TALLAHASSEE — For 33 years, Native American students in Florida have chosen to spend two weeks of their summer learning science, technology, engineering, math and writing at the Florida Indian Youth Program (FIYP) in Tallahassee. The rigorous program combines a strong academic component with cultural, social, job and life skills.

Forty-nine kids representing 14 Tribes, including Larissa De La Rosa, Ashley Faz and Ke’Yhara Tommie from the Seminole Tribe, attended the program July 13-27. During the program students created their own Tribe, wrote a constitution and elected a Tribal Council. De La Rosa was elected Chairwoman.

“I loved learning about the constitutions of Tribes and being around people from other Tribes and learning their cultures,” De La Rosa said. “We learned about Tribal government and how they are set up.”

After students created their Tribe, named the Sovereign Indigenous Tribe, they wrote a preamble to the constitution stating what they wanted to accomplish.

“Our Tribe’s plan was to teach Tribal members to treat others with respect and be contributing members of society,” De La Rosa said.

Extracted records:
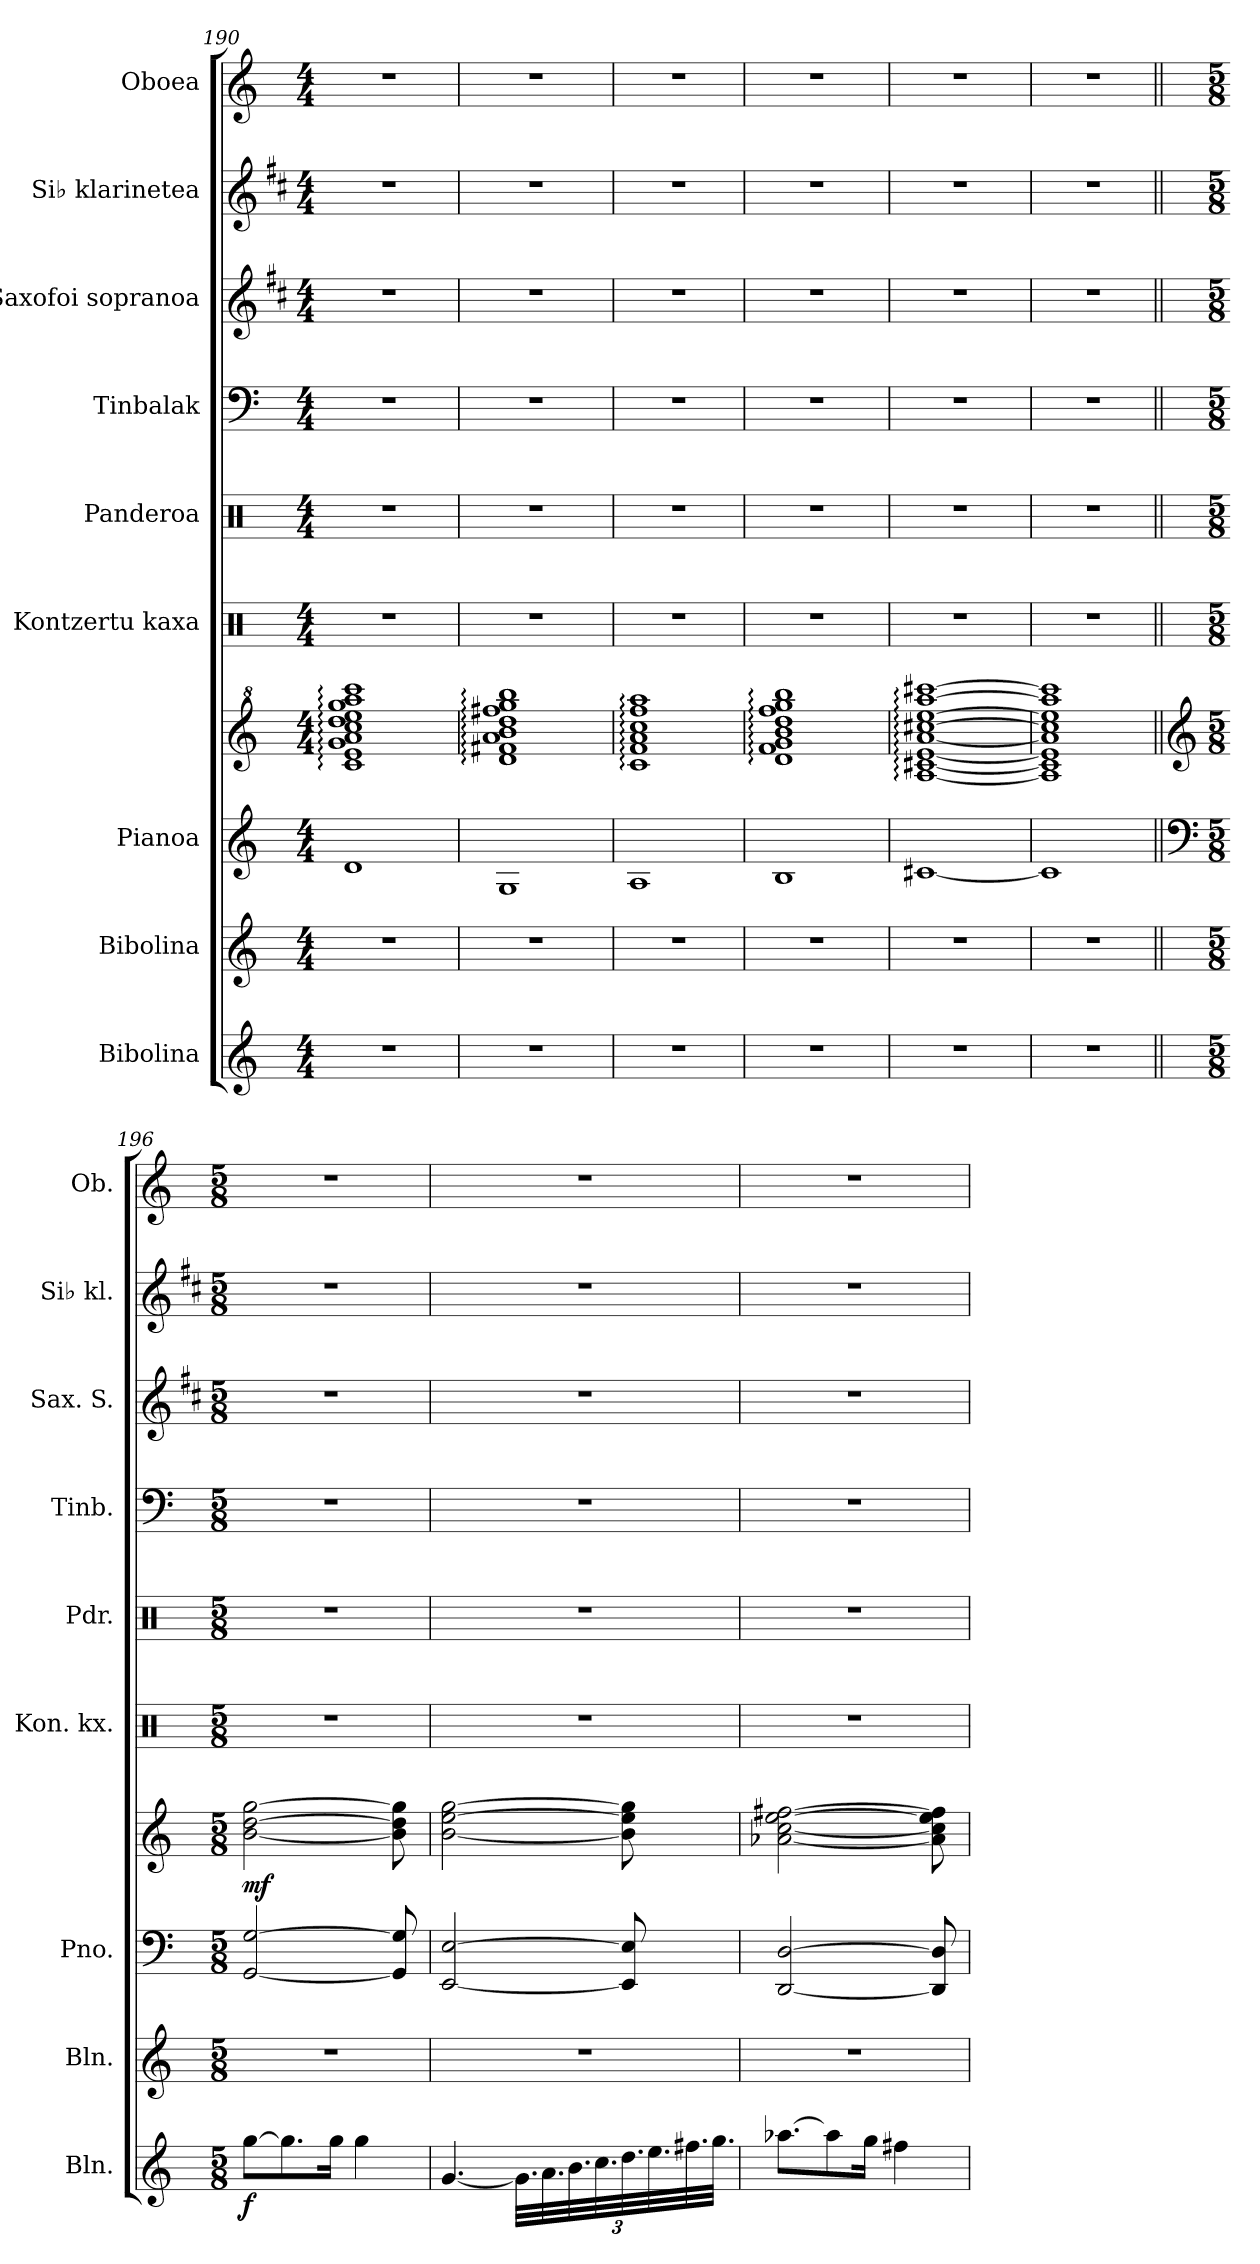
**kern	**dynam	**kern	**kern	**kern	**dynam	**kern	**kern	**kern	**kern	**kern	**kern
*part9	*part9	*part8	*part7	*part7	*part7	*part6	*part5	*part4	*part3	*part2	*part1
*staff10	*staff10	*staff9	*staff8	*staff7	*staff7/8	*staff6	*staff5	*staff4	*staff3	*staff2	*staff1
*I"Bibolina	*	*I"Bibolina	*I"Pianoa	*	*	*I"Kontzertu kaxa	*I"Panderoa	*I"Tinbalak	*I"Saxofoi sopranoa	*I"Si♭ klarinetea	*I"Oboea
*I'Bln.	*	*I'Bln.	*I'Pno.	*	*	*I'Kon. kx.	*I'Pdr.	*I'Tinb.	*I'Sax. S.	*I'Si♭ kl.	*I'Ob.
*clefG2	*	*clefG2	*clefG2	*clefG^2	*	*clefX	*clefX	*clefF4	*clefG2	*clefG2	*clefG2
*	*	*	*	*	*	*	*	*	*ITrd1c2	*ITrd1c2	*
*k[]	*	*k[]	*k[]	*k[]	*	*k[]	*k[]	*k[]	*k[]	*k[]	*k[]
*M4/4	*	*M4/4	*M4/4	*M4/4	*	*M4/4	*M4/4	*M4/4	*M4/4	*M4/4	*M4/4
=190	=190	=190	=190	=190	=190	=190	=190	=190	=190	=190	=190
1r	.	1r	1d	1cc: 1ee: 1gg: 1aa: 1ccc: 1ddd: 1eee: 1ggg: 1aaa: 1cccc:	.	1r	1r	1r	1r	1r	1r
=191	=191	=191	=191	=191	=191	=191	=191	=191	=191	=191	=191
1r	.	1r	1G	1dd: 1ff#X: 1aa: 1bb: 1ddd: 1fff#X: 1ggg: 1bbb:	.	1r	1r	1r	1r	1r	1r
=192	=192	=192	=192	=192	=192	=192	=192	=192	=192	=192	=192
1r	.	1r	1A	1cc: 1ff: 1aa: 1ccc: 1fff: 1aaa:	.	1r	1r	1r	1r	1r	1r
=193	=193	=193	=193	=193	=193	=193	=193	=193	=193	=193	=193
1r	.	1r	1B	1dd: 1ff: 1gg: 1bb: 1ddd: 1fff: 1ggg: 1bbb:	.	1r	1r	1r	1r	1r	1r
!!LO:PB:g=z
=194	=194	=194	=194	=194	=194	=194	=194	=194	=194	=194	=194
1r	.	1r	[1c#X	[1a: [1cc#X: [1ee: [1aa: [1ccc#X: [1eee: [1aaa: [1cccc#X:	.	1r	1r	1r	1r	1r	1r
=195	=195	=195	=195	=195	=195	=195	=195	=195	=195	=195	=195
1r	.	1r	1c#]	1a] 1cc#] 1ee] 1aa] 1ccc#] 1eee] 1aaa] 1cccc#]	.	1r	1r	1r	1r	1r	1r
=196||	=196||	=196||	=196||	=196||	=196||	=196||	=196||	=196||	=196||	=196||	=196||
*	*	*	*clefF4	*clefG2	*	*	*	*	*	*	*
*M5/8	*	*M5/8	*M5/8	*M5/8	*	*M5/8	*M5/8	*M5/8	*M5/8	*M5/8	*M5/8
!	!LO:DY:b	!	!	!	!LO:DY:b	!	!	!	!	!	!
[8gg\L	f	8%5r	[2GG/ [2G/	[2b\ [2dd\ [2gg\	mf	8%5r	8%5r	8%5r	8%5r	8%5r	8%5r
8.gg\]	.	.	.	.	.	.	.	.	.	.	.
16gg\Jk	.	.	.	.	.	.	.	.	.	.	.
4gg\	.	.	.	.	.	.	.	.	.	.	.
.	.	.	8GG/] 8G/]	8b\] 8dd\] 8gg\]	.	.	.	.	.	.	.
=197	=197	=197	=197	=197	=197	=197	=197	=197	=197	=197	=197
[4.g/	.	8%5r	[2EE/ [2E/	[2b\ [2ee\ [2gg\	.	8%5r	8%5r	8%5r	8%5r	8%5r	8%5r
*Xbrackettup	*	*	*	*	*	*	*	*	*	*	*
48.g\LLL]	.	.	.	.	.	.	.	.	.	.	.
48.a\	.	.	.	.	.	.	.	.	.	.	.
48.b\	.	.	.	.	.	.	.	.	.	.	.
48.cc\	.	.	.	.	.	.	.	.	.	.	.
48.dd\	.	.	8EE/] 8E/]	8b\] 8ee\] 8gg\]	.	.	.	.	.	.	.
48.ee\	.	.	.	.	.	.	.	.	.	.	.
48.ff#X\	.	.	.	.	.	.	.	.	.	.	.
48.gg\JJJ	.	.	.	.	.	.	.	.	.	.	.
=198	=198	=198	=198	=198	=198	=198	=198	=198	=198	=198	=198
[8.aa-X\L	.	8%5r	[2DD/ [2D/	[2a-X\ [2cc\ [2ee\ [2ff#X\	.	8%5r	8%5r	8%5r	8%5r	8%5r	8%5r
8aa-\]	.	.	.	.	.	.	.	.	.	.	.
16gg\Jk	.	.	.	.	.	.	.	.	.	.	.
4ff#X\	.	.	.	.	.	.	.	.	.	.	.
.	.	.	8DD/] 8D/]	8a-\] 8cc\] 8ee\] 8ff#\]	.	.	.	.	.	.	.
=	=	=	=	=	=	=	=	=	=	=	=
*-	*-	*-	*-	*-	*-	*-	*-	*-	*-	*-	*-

...

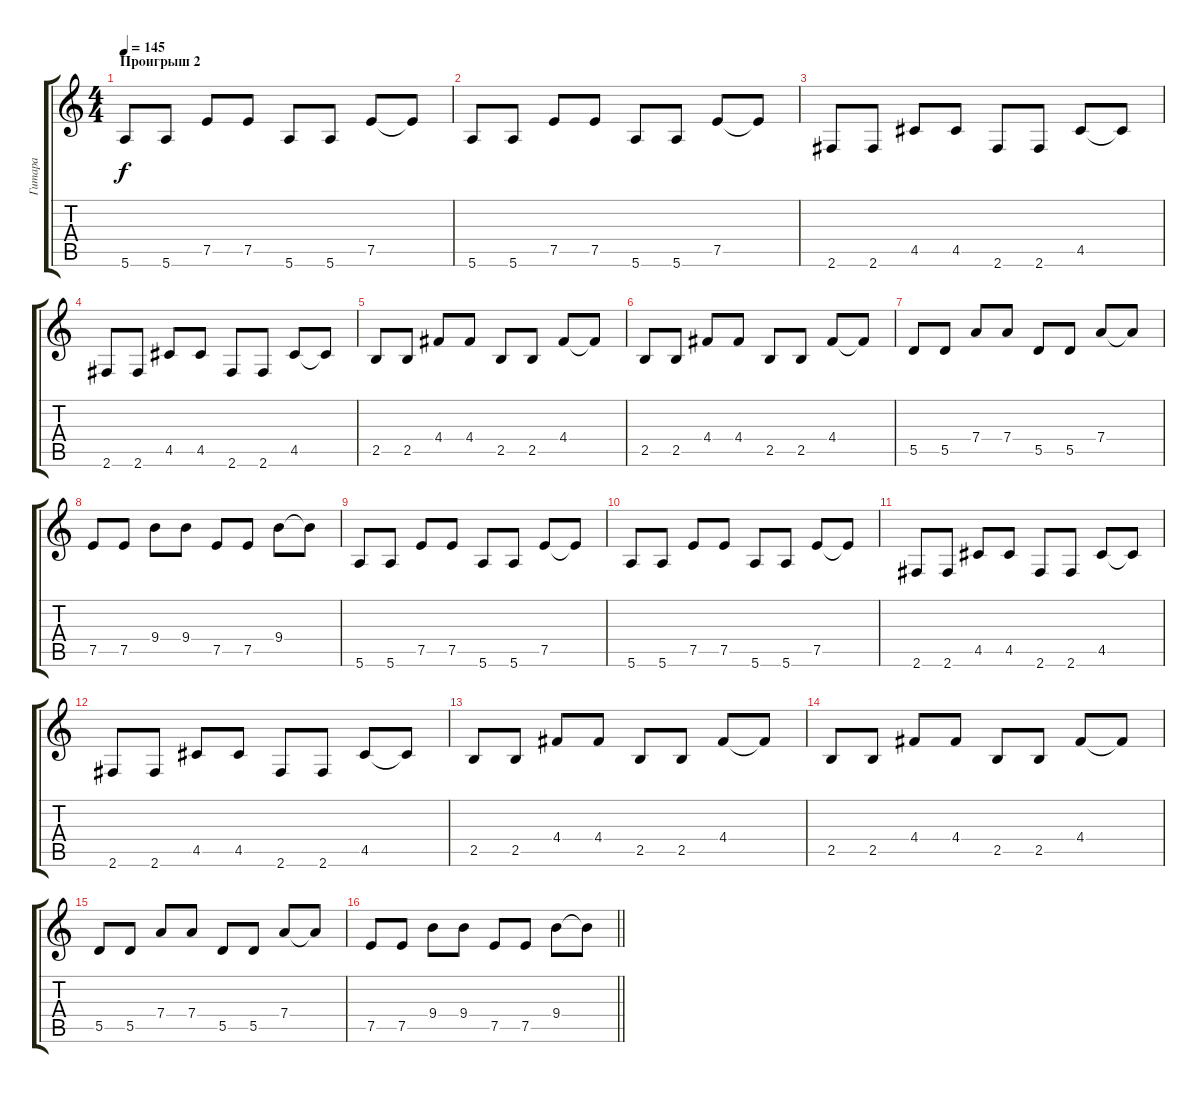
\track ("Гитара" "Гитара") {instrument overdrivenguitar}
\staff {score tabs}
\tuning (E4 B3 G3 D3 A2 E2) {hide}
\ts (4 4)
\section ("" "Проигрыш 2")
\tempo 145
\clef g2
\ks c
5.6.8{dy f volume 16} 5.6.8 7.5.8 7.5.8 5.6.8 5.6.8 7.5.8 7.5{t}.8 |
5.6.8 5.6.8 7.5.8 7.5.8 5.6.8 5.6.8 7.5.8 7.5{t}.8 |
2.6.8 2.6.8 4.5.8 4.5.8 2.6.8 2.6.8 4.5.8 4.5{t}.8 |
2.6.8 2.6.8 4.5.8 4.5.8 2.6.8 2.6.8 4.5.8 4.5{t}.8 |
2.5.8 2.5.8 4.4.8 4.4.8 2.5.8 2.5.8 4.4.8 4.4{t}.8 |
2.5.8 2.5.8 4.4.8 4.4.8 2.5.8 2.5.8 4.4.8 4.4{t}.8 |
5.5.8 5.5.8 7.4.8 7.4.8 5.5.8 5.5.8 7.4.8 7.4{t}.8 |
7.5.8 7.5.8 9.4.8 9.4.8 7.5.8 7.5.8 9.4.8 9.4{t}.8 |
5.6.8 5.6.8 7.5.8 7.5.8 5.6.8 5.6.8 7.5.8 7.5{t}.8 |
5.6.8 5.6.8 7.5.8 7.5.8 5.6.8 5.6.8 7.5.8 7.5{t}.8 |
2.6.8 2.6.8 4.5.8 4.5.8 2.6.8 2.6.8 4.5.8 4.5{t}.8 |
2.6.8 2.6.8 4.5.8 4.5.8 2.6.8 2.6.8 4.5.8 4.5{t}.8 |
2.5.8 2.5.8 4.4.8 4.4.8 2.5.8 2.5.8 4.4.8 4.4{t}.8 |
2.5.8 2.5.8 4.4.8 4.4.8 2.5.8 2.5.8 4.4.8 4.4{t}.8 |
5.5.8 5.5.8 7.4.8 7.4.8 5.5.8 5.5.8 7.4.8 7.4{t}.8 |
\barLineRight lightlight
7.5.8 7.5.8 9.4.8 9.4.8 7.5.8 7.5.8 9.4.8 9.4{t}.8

**Challenges:**
• a. Reproduce the article on the Florida Indian Youth Program, beginning at the words "After students created" and stopping after "wanted to accomplish.".
• b. Can you summarize the article on the Florida Indian Youth Program in two sentences?
• c. Which academic subjects does the article on the Florida Indian Youth Program say students learn there?
Work from the text alone.

**Answer set:**
• a.
After students created their Tribe, named the Sovereign Indigenous Tribe, they wrote a preamble to the constitution stating what they wanted to accomplish.

• b. For 33 years, Native American students in Florida have spent two weeks of their summer at the Florida Indian Youth Program in Tallahassee, which combines science, technology, engineering, math and writing with cultural, social, job and life skills. Forty-nine students from 14 Tribes attended July 13-27, and they created their own Tribe, wrote a constitution and elected a Tribal Council, with Larissa De La Rosa of the Seminole Tribe elected Chairwoman.

• c.
- Science
- Technology
- Engineering
- Math
- Writing